▸ **Required action**
Return, word for word, the stretch of the passage on the creche abuse cases that begins at the words "Smart's report did" and stops after the words "evidence of abuse.".

▸ **Passage**
☆ ☆ ☆

Smart's report did not mention any details of mass allegation creche cases. In the (1985) Wee Care Nursery School case, Kelly Michaels, a childcare worker, was charged with 235 counts of sexual abuse, She was found guilty on 115 counts involving 20 children and sentenced to 47 years in prison. She served five years before her convictions were overturned. In the McMartin preschool trial, then the most expensive in US criminal history, childcare worker Raymond Buckey and his 78-year-old grandmother were among the seven accused. None were convicted. Buckey was remanded in prison for five years until 1990 when all remaining charges were dropped. A former FBI agent, Lanning (1991), reported that investigations into more than 300 alleged multi-victim, multi-offender ritual sexual abuse cases had produced no physical evidence of abuse.

☆ ☆ ☆

▸ **Material shown**

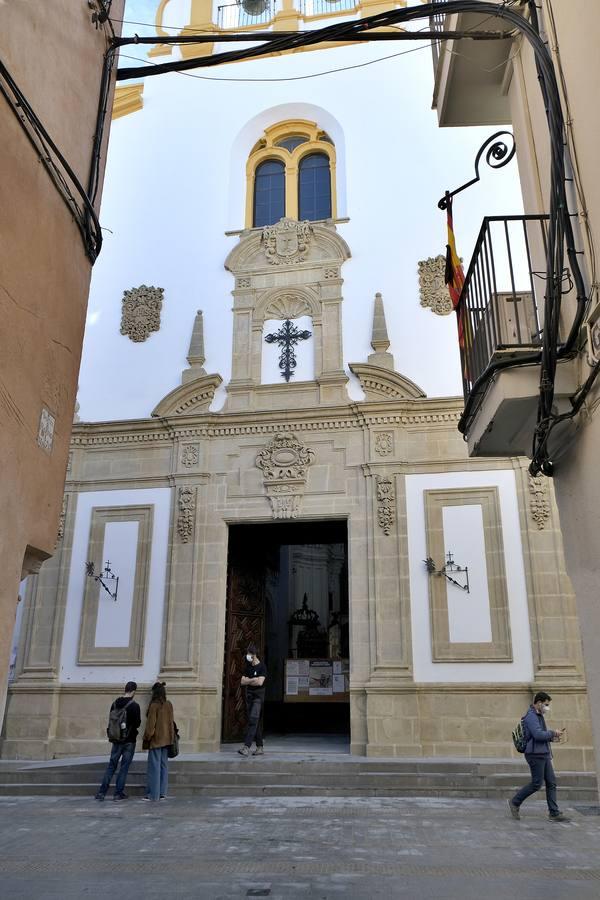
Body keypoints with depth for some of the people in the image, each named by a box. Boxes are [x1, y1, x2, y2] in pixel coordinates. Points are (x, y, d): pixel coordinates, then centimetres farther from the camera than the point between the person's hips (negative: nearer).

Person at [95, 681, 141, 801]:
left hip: (116, 740, 5)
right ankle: (118, 793, 7)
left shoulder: (115, 704, 2)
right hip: (129, 741, -4)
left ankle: (101, 792, 10)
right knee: (124, 767, 4)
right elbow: (137, 723, -12)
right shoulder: (134, 706, -14)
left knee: (111, 766, 12)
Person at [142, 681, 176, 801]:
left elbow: (150, 724, -13)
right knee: (164, 765, 11)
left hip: (156, 740, -6)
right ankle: (162, 793, 15)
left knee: (154, 766, 1)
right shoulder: (169, 704, 3)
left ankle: (153, 794, 5)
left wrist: (147, 738, -3)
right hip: (166, 739, 6)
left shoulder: (154, 705, -15)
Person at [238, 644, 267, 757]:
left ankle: (246, 746, -24)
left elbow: (260, 682, -18)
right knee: (256, 722, 8)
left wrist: (248, 681, -5)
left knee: (253, 720, -16)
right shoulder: (248, 666, 12)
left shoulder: (262, 666, -7)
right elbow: (242, 682, 7)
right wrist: (253, 680, -7)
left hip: (258, 696, -6)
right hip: (249, 695, 6)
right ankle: (260, 747, 14)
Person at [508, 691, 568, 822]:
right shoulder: (531, 716, -15)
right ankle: (515, 802, 9)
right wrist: (553, 733, -11)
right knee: (536, 783, -5)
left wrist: (553, 736, 6)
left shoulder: (538, 716, 18)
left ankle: (554, 813, 8)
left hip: (544, 755, 10)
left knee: (551, 783, 5)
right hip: (535, 754, -10)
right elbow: (538, 735, -25)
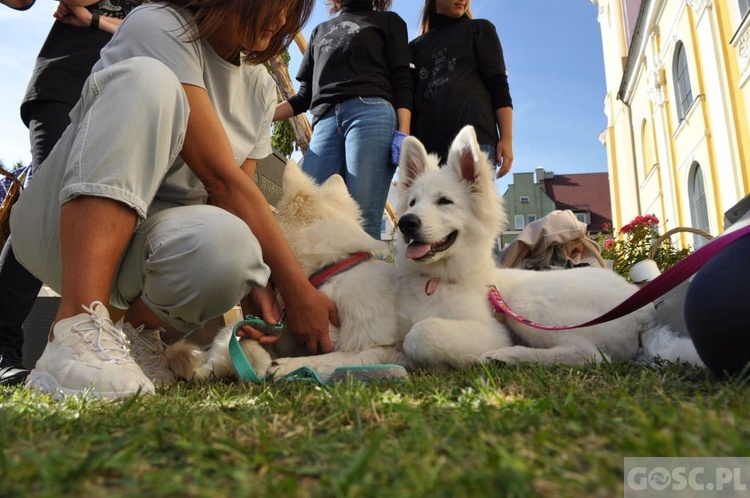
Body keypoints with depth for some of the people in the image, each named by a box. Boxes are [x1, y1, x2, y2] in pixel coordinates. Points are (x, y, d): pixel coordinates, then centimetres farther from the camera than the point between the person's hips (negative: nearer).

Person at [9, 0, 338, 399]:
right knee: (148, 80, -28)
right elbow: (219, 177, -21)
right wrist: (297, 289, -21)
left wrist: (253, 275, -19)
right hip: (61, 229, -3)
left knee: (228, 244, -33)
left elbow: (233, 198, 1)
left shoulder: (259, 87, 8)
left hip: (156, 242, 4)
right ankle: (79, 326, -35)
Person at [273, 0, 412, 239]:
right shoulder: (319, 31, 34)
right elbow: (305, 95, 28)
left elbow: (401, 81, 8)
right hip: (326, 122, 4)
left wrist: (403, 133, -9)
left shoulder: (388, 21, 23)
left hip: (371, 113, -4)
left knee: (363, 222, -19)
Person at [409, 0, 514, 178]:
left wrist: (506, 137, -5)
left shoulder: (479, 29, 21)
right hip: (428, 143, 3)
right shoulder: (417, 46, 28)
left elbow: (498, 85, 9)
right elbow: (410, 97, 19)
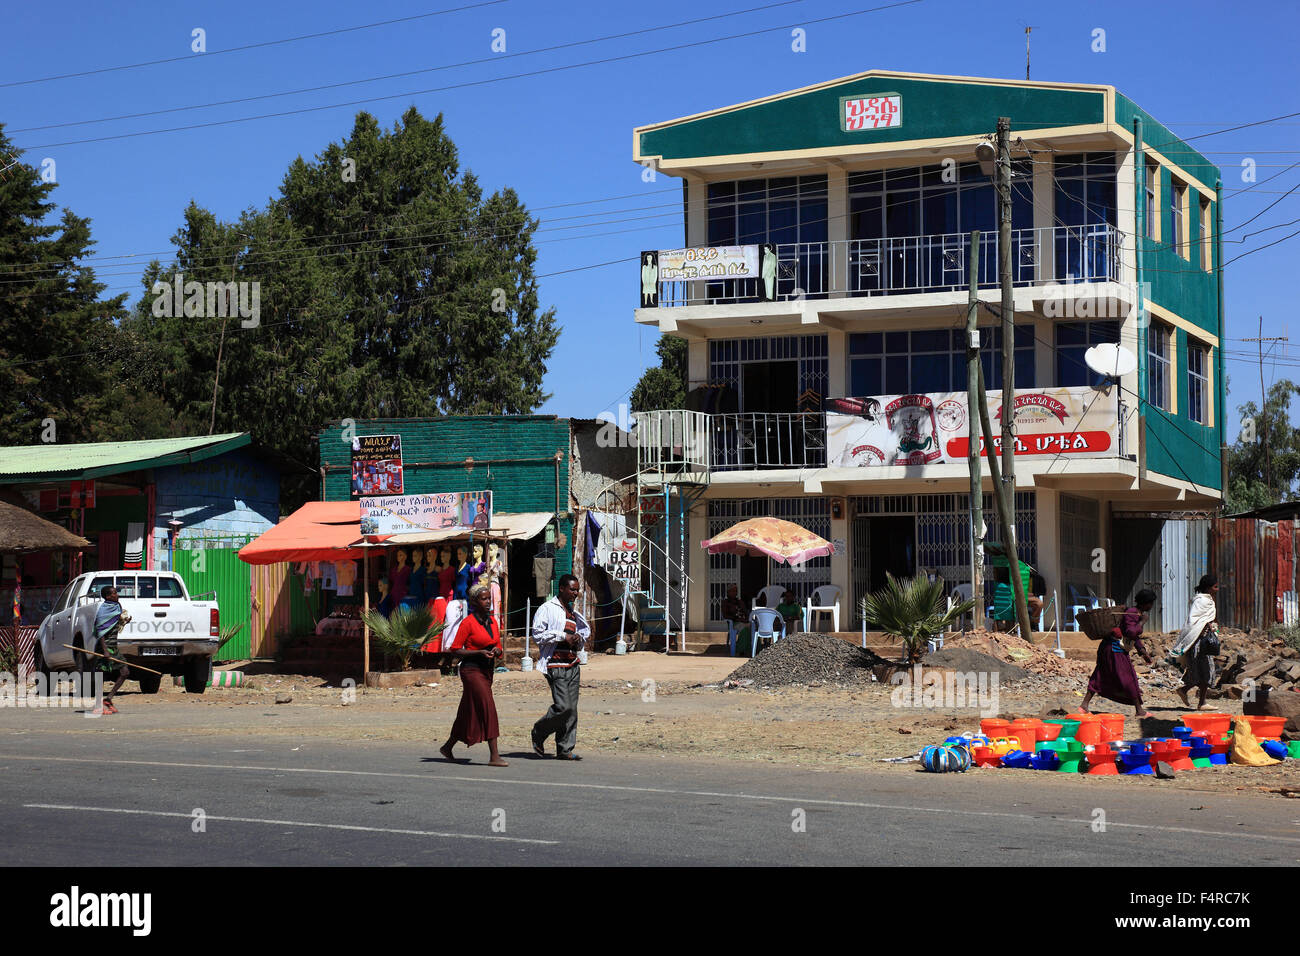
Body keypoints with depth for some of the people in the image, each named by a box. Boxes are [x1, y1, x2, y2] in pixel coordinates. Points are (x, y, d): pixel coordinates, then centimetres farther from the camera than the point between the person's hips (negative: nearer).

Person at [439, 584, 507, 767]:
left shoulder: (492, 621, 10)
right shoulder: (468, 623, -10)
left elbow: (499, 647, 17)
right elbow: (455, 651, -10)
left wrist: (498, 651, -7)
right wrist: (480, 652, -20)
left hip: (487, 671, 7)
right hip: (472, 670, -7)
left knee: (468, 713, 14)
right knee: (488, 709, -14)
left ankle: (447, 747, 29)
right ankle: (494, 756, -14)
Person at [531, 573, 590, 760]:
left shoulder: (573, 613, 20)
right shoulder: (547, 609, -3)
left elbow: (585, 630, 32)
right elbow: (538, 634, -12)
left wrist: (578, 638, 8)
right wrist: (563, 636, -14)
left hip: (573, 665, 7)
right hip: (556, 666, -7)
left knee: (571, 709, 2)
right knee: (563, 706, -15)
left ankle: (565, 749, 6)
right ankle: (539, 733, 8)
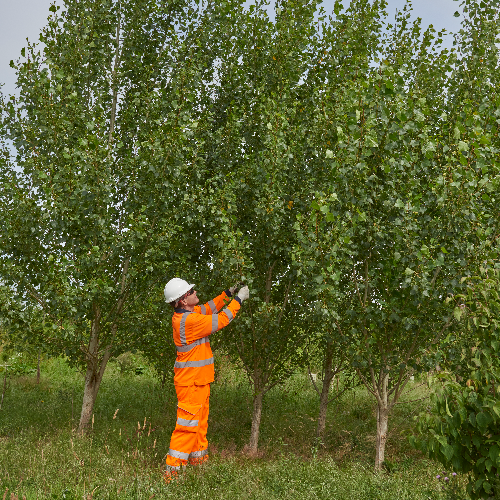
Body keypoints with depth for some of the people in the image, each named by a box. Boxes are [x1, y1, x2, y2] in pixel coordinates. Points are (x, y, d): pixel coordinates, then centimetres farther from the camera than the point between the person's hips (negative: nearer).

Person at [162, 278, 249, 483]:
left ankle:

☆ ☆ ☆

▸ **Answer to the problem**
Smart's report did not mention any details of mass allegation creche cases. In the (1985) Wee Care Nursery School case, Kelly Michaels, a childcare worker, was charged with 235 counts of sexual abuse, She was found guilty on 115 counts involving 20 children and sentenced to 47 years in prison. She served five years before her convictions were overturned. In the McMartin preschool trial, then the most expensive in US criminal history, childcare worker Raymond Buckey and his 78-year-old grandmother were among the seven accused. None were convicted. Buckey was remanded in prison for five years until 1990 when all remaining charges were dropped. A former FBI agent, Lanning (1991), reported that investigations into more than 300 alleged multi-victim, multi-offender ritual sexual abuse cases had produced no physical evidence of abuse.